SALES MADE WITHIN THE
STATE

Section 779.338-MORE THAN 50 PER-
CENT INTRASTATE SALES RE-
QUIRED

The first test specified in section 13 (a) (2) is that more than 50 percent of the sales of goods or of services (or of both) of a "retail or service establishment" (measured by annual dollar

volume) must be made "within the State in which the establishment is located." This limitation means that such establishment must be primarily engaged (more than 50 percent) in selling to or serving customers within its State. If the establishment is engaged to the extent of 50 percent or more in selling to or serving customers outside the State of its location, the requirement is not met and the establishment cannot qualify for exemption.

Section 779.339-OUT-OF-STATE
CUSTOMERS

Whether the sale or service is made to an out-of-State customer is a question of fact. In order for a customer to be considered an out-ofState customer, some specific relationship between him and the seller has to exist to indicate his out-of-State character. On the one hand, sales made to the casual cash-and-carry customer of a retail or sevice establishment, who, for all practical purposes, is indistinguishable from the mass of customers who visit the establishment, are sales made within the State even though the seller knows or has reason to believe, because of his proximity to the State line or because he is frequented by tourists, that some of the customers who visit his establishment reside outside the State.

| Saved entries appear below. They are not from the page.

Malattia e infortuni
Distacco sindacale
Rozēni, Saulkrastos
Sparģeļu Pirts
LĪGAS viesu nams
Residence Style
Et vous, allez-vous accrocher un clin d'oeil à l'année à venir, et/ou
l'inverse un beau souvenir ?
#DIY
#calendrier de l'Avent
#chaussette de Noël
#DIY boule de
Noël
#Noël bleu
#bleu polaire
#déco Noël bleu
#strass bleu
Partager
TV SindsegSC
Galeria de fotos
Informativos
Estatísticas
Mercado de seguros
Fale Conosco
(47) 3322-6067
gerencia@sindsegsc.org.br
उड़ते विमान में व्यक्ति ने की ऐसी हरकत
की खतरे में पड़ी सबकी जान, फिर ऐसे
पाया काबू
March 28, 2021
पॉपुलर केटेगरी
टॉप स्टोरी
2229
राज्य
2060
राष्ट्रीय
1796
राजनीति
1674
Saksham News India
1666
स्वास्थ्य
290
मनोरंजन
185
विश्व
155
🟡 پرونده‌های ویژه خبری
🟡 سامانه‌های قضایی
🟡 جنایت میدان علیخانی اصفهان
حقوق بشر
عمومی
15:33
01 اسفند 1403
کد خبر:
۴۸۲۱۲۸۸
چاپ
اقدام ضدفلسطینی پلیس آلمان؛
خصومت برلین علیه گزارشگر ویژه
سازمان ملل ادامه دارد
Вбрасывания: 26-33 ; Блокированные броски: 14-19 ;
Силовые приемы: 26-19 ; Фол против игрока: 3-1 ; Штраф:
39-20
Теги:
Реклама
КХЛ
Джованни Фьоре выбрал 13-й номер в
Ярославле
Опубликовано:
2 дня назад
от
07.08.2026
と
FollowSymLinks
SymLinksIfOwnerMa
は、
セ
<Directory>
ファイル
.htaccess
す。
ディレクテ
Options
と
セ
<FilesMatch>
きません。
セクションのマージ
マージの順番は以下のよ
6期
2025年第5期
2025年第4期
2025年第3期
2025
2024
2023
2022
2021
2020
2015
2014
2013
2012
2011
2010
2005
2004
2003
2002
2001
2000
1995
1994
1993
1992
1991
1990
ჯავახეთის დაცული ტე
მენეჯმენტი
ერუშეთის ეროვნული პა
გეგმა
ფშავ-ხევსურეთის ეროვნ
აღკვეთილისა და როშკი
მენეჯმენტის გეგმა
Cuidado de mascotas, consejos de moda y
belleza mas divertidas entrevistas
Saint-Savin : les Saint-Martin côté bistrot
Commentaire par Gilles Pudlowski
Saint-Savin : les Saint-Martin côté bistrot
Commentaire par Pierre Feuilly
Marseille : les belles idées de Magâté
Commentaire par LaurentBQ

If the customer is of that type, sales made to him are sales made within the State even if the seller knows in the particular instance that the customer resides outside the State. On the other hand, a sale is made to an out-of-State customer and, therefore, is not a sale made "within the State" in which the establishment is located, if delivery of the goods is made outside that State. It should be noted that sales of goods or services that are conditioned upon acceptance or rejection by an out-of-State source are interstate sales and not sales made within the State for purposes of section 13(a) (2). For example, a contract entered into in the State where the customer resides for the delivery of a magazine to the customer's residence, is an interstate sale if the contract must be approved by the out-ofState home office of the company publishing the magazine before it becomes effective.